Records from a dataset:
##############################
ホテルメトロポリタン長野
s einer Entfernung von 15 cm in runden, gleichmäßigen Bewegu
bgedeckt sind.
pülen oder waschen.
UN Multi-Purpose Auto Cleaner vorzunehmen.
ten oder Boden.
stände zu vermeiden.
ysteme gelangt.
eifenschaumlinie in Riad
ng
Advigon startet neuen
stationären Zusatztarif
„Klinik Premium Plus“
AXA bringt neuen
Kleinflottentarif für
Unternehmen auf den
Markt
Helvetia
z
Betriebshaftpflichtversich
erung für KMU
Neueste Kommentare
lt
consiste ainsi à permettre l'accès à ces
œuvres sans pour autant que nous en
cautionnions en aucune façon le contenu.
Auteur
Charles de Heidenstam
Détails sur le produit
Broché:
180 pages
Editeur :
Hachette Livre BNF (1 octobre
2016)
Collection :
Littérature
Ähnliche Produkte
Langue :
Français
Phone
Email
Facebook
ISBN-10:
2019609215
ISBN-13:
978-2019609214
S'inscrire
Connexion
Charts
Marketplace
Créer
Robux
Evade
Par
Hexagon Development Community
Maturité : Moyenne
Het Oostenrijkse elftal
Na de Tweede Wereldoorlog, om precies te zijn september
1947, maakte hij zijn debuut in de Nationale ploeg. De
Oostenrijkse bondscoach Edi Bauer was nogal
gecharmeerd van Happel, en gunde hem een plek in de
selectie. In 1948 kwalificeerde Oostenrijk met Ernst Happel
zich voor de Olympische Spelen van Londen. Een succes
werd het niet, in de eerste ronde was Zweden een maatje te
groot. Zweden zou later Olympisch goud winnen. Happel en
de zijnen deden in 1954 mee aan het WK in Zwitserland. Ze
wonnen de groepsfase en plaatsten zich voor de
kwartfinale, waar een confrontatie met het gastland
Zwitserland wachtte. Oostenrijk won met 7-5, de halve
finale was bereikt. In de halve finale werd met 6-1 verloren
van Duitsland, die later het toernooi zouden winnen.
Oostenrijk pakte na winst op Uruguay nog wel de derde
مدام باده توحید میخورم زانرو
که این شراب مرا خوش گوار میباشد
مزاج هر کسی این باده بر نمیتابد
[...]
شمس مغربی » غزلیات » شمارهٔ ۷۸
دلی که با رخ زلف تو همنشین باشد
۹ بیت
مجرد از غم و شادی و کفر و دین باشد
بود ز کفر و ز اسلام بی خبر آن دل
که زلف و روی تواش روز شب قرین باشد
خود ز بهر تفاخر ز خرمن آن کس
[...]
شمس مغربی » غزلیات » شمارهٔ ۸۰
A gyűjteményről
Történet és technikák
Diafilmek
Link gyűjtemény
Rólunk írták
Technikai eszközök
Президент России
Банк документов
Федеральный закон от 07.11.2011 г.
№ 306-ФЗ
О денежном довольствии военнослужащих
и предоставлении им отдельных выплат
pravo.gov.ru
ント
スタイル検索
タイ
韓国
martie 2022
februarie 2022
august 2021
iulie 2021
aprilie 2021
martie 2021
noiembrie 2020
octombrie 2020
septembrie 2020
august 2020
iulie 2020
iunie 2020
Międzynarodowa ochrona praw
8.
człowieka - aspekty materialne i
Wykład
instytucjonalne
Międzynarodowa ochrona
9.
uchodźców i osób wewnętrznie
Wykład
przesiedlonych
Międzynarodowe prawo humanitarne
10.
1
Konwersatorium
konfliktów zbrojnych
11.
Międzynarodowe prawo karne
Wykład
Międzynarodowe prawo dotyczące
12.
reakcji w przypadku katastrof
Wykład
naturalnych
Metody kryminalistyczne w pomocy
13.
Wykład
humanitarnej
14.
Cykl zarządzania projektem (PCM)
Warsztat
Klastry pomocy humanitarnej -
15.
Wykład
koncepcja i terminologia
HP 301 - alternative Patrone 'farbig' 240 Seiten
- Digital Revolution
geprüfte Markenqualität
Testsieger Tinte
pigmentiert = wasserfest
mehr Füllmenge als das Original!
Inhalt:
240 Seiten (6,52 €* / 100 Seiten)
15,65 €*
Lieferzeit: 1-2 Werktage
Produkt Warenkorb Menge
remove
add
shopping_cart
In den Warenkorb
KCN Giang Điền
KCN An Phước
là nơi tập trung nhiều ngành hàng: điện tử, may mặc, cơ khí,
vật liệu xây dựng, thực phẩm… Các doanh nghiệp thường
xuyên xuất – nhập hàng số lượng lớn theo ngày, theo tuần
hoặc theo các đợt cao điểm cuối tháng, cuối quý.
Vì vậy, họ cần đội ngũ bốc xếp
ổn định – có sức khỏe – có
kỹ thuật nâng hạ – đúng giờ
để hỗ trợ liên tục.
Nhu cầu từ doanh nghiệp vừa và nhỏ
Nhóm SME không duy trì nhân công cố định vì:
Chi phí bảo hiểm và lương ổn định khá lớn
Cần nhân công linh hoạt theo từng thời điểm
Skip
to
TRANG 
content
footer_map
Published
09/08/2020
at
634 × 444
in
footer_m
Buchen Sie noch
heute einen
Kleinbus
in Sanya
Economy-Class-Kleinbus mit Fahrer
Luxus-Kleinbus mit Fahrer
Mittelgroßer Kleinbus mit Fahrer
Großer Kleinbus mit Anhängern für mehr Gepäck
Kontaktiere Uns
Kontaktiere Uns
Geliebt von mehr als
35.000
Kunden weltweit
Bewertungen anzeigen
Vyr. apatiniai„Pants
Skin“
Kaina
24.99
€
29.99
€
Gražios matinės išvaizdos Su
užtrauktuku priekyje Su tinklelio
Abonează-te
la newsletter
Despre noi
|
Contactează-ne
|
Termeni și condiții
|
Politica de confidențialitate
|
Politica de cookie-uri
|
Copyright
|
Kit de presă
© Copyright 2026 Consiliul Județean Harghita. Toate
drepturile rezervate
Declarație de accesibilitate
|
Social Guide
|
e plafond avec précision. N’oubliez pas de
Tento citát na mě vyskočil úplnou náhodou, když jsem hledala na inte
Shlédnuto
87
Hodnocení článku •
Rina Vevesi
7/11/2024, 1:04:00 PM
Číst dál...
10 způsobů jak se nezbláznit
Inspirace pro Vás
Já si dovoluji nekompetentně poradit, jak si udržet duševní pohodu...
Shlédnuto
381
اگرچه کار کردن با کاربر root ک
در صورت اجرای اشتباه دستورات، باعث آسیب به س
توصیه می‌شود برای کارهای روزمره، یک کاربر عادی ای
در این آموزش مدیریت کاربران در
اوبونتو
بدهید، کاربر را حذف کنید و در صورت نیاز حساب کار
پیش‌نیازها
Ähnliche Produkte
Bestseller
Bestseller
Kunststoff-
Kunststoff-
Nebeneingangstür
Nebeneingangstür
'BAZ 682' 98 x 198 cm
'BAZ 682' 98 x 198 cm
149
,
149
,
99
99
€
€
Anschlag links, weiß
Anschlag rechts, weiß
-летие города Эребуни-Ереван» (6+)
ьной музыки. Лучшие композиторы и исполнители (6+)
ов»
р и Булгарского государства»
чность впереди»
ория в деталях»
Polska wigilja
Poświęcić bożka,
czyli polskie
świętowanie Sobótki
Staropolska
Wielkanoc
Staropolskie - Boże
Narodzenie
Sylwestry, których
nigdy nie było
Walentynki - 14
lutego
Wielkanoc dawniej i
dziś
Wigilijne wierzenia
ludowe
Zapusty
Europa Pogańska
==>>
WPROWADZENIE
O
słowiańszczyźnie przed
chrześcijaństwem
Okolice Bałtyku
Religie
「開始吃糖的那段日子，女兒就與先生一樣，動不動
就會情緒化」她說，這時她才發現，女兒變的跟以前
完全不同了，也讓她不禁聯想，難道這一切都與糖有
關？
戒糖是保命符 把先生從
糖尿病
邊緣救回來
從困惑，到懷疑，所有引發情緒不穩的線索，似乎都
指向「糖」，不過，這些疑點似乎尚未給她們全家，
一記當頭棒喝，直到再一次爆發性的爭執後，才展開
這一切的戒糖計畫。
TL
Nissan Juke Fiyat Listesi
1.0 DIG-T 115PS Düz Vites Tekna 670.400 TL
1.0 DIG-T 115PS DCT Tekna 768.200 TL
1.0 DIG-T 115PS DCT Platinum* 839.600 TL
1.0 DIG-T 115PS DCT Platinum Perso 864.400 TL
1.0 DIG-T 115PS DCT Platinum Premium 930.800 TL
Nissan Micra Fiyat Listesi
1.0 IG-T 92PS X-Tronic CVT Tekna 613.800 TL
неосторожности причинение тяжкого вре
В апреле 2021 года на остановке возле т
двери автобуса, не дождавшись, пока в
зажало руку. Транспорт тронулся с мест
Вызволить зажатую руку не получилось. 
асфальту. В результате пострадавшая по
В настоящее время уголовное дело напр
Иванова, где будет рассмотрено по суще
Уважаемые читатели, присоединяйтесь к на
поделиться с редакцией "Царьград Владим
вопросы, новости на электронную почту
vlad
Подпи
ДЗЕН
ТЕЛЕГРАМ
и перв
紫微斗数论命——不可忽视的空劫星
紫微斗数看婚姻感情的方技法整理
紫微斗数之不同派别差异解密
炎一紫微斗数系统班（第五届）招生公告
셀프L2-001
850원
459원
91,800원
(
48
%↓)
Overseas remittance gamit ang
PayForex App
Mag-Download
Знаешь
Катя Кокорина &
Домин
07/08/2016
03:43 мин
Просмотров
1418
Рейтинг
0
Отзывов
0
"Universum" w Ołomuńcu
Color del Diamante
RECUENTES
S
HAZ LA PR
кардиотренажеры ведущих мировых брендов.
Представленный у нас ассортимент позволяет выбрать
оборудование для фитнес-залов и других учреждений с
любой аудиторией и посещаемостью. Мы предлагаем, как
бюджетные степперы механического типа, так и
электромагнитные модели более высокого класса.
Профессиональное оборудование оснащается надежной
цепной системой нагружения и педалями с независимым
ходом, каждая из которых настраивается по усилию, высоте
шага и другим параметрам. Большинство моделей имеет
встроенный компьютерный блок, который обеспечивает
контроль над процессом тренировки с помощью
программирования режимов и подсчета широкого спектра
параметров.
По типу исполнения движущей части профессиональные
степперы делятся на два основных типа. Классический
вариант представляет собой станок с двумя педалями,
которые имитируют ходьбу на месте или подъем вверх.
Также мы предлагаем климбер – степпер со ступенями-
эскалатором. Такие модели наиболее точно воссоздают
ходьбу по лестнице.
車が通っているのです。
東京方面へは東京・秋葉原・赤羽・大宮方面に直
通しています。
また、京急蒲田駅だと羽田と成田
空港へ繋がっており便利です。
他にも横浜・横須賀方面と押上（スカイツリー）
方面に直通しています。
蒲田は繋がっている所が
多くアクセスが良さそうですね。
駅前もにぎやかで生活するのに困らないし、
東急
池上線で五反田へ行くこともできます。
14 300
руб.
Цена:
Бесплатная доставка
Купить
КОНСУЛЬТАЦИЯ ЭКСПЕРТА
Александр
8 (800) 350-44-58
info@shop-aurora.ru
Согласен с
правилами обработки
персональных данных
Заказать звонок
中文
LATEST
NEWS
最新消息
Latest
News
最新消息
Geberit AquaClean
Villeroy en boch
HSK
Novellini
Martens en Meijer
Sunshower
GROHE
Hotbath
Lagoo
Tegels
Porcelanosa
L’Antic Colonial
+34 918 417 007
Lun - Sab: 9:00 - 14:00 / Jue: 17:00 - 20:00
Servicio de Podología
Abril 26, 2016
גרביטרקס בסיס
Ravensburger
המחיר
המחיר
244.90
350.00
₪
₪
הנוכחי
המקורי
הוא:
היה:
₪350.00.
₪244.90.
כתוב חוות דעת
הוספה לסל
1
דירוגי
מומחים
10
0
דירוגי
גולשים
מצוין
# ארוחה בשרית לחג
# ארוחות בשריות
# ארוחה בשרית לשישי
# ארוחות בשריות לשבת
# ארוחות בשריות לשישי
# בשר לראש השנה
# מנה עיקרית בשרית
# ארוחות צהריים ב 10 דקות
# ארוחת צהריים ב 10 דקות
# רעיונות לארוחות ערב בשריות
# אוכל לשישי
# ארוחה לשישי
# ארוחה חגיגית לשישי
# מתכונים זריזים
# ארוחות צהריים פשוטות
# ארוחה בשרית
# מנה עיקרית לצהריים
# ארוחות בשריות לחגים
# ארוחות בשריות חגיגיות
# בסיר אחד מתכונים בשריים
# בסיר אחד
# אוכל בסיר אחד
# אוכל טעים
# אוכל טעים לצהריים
##############################
Activity:
In the data above, find the line with "О денежном довольствии военнослужащих" and the line with "KCN An Phước". Retype both, plus every line between them, exactly.

Task solution:
О денежном довольствии военнослужащих
и предоставлении им отдельных выплат
pravo.gov.ru
ント
スタイル検索
タイ
韓国
martie 2022
februarie 2022
august 2021
iulie 2021
aprilie 2021
martie 2021
noiembrie 2020
octombrie 2020
septembrie 2020
august 2020
iulie 2020
iunie 2020
Międzynarodowa ochrona praw
8.
człowieka - aspekty materialne i
Wykład
instytucjonalne
Międzynarodowa ochrona
9.
uchodźców i osób wewnętrznie
Wykład
przesiedlonych
Międzynarodowe prawo humanitarne
10.
1
Konwersatorium
konfliktów zbrojnych
11.
Międzynarodowe prawo karne
Wykład
Międzynarodowe prawo dotyczące
12.
reakcji w przypadku katastrof
Wykład
naturalnych
Metody kryminalistyczne w pomocy
13.
Wykład
humanitarnej
14.
Cykl zarządzania projektem (PCM)
Warsztat
Klastry pomocy humanitarnej -
15.
Wykład
koncepcja i terminologia
HP 301 - alternative Patrone 'farbig' 240 Seiten
- Digital Revolution
geprüfte Markenqualität
Testsieger Tinte
pigmentiert = wasserfest
mehr Füllmenge als das Original!
Inhalt:
240 Seiten (6,52 €* / 100 Seiten)
15,65 €*
Lieferzeit: 1-2 Werktage
Produkt Warenkorb Menge
remove
add
shopping_cart
In den Warenkorb
KCN Giang Điền
KCN An Phước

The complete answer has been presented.